REQUIRED WORK -
Go through the records, and copy each line in which the string "worn" is present.

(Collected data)
^^^^^^^^

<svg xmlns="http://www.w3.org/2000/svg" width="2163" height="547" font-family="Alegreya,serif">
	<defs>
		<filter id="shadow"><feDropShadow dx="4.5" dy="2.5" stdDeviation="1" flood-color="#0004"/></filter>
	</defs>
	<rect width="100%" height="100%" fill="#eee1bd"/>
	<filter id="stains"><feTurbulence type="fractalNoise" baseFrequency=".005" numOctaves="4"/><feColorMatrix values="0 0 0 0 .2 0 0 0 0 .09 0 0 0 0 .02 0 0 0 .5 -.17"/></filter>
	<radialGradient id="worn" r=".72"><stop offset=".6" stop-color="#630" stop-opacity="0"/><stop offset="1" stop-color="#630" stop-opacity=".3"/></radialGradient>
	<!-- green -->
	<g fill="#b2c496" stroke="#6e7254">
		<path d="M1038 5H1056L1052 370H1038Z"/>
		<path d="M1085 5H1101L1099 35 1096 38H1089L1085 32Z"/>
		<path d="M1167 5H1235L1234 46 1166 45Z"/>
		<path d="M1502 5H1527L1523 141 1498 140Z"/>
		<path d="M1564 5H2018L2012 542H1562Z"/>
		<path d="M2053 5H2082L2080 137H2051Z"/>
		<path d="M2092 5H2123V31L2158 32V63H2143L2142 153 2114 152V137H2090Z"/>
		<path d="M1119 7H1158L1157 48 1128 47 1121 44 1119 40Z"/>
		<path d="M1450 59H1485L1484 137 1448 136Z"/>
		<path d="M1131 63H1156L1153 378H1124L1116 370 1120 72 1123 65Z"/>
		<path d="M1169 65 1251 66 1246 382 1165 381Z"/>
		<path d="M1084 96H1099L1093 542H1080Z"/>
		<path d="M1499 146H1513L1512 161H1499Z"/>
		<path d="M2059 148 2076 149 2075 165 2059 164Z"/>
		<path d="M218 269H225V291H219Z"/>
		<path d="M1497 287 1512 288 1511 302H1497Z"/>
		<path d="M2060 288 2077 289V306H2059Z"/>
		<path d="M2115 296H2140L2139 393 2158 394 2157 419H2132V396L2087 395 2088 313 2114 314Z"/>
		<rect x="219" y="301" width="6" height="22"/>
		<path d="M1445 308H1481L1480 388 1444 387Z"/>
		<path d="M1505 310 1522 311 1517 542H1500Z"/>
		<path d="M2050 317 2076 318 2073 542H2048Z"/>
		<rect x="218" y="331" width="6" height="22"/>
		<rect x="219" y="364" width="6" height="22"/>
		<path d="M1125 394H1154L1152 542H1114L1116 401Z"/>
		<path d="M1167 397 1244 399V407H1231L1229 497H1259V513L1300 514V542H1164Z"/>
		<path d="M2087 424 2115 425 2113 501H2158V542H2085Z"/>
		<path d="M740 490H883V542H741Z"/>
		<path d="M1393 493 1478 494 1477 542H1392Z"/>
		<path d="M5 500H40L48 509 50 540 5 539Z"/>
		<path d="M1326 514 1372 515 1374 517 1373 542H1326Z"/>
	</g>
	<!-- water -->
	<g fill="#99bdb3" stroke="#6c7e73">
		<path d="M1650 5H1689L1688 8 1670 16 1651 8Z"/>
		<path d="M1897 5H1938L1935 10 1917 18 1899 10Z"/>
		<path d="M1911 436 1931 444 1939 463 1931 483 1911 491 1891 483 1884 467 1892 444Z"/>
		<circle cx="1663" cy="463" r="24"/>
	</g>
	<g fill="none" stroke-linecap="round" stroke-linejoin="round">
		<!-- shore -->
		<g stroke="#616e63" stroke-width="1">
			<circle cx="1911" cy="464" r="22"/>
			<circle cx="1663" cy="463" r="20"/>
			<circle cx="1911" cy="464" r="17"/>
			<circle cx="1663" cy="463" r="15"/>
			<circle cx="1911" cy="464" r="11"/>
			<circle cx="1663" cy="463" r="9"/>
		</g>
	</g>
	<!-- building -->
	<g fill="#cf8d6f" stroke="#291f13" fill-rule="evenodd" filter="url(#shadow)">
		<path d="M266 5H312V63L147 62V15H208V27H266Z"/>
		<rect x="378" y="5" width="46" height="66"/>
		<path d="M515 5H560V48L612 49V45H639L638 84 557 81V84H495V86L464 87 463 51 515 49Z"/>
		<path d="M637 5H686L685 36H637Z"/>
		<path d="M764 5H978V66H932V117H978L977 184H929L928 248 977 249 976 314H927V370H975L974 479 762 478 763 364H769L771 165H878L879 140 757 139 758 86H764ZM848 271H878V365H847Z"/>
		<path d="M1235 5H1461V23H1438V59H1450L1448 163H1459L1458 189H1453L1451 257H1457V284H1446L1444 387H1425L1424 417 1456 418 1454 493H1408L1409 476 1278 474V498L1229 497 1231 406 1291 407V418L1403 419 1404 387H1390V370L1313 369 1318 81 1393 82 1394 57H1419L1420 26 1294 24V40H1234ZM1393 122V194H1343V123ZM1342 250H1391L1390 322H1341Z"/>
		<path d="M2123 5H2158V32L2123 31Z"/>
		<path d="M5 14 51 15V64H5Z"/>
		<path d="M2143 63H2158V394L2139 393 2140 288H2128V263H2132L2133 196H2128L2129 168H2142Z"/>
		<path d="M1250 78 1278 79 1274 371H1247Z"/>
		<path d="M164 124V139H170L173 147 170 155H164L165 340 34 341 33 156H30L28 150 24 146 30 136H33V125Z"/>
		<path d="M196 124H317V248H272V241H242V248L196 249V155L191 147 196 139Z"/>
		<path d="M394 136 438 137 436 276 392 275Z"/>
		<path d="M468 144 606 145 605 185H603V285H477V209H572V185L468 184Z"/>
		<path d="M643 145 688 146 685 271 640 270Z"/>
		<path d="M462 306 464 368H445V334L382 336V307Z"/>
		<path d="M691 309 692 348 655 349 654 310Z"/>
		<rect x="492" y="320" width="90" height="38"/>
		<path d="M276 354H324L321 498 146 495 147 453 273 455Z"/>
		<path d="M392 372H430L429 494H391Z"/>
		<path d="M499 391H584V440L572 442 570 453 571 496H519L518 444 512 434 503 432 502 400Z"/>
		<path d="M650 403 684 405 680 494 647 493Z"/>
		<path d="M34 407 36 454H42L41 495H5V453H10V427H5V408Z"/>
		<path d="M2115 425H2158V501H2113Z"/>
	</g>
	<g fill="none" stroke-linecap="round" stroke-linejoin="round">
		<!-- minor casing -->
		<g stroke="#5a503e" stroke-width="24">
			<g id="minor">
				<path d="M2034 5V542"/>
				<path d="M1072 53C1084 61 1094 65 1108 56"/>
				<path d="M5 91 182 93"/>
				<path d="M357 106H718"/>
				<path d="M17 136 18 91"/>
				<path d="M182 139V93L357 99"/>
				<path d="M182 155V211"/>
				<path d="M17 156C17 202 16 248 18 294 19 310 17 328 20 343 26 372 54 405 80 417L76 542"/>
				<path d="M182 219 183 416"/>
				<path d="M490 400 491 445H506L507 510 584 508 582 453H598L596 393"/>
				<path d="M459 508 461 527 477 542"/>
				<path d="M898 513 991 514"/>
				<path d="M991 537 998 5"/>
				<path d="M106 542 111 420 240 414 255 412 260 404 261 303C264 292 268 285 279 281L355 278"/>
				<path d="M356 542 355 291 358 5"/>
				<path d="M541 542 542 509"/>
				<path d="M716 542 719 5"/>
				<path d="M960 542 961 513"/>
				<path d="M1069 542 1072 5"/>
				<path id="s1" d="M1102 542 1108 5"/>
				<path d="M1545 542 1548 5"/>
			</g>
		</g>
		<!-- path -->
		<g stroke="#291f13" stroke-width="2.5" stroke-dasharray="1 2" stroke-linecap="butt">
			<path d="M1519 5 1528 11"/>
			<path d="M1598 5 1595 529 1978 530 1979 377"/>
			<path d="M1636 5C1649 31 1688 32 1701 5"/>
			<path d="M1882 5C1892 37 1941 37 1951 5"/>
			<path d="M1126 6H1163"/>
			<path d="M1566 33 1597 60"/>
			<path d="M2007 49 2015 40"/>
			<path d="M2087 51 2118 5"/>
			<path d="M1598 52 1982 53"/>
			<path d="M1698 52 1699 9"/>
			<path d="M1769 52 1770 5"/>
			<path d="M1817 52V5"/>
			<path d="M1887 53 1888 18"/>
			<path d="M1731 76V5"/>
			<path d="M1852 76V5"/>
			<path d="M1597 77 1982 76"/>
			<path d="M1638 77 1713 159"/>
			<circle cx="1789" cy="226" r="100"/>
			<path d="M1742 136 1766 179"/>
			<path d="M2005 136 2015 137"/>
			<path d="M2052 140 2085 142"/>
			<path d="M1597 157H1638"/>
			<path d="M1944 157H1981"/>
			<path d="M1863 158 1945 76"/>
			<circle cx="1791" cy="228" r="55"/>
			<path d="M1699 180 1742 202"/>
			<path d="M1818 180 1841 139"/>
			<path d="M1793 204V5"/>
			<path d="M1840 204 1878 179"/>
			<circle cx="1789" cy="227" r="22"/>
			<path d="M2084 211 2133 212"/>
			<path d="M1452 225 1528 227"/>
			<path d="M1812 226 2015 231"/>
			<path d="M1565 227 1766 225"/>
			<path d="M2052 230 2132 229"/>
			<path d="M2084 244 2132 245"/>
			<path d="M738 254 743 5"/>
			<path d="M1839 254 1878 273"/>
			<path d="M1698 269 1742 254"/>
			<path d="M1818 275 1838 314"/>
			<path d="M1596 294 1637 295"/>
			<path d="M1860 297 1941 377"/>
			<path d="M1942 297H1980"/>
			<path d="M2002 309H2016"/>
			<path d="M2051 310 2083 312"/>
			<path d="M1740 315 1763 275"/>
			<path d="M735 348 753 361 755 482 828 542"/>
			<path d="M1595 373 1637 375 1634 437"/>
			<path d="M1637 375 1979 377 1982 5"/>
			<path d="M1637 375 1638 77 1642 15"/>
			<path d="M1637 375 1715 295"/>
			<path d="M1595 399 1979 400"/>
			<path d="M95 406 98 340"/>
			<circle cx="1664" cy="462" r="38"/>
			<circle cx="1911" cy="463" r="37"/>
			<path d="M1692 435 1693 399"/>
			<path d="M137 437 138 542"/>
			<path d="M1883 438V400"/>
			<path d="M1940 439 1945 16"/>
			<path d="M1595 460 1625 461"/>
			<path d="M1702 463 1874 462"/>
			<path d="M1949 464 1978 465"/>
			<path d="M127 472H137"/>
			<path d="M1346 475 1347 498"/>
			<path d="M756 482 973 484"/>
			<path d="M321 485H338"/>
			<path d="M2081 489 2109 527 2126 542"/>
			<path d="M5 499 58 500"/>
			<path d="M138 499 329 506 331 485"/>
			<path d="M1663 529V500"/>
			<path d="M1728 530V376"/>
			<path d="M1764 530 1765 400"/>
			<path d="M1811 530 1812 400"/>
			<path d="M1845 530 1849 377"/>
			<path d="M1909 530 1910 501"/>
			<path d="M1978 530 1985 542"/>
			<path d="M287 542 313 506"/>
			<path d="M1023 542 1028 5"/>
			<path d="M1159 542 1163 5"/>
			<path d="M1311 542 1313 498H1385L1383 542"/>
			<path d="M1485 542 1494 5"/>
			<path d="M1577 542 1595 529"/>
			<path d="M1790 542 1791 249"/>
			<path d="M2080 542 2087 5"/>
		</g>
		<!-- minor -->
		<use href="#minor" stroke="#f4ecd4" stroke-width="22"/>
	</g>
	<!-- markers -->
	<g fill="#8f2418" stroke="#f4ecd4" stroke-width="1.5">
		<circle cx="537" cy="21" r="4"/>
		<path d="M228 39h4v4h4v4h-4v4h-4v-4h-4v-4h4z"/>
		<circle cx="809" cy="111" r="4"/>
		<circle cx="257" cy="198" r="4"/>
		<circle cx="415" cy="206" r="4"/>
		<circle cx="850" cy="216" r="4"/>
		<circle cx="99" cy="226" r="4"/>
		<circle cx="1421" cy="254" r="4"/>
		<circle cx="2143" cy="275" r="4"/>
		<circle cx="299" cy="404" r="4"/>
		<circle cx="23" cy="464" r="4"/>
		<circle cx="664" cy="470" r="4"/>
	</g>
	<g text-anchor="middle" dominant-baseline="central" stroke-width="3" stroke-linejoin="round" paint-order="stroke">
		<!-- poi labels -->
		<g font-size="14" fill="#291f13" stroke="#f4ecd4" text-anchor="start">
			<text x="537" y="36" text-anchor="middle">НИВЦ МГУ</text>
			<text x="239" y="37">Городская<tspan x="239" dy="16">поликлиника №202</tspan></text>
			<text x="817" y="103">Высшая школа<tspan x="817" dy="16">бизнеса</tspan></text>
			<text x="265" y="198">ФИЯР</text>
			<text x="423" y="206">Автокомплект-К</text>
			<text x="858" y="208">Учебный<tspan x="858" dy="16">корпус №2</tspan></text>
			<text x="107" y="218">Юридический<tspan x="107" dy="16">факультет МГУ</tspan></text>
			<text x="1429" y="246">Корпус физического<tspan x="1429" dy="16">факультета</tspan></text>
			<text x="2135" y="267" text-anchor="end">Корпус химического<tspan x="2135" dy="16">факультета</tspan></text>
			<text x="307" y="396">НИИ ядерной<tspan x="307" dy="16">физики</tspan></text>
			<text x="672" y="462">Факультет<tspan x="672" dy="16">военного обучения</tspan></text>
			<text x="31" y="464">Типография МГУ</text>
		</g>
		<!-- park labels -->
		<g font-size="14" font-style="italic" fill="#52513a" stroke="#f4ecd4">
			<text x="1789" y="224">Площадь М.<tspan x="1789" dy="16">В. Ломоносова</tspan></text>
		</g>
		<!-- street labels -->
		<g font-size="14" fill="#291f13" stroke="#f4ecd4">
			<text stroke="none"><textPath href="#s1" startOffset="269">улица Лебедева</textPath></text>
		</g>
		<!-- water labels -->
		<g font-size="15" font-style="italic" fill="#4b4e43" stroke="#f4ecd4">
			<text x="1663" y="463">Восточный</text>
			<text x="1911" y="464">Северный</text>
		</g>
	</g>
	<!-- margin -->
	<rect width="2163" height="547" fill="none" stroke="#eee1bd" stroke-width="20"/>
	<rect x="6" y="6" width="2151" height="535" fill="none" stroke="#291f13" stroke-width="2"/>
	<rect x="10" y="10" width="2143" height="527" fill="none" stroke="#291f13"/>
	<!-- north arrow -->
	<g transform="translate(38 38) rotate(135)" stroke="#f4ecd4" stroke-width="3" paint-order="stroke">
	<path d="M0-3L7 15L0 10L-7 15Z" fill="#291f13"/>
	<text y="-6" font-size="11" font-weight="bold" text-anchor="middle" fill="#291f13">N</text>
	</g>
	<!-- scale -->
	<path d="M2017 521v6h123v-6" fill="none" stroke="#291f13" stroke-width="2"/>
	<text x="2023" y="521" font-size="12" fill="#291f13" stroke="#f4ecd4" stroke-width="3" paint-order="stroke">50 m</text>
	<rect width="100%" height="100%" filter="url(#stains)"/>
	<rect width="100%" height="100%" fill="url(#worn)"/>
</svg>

^^^^^^^^

RESPONSE -
	<radialGradient id="worn" r=".72"><stop offset=".6" stop-color="#630" stop-opacity="0"/><stop offset="1" stop-color="#630" stop-opacity=".3"/></radialGradient>
	<rect width="100%" height="100%" fill="url(#worn)"/>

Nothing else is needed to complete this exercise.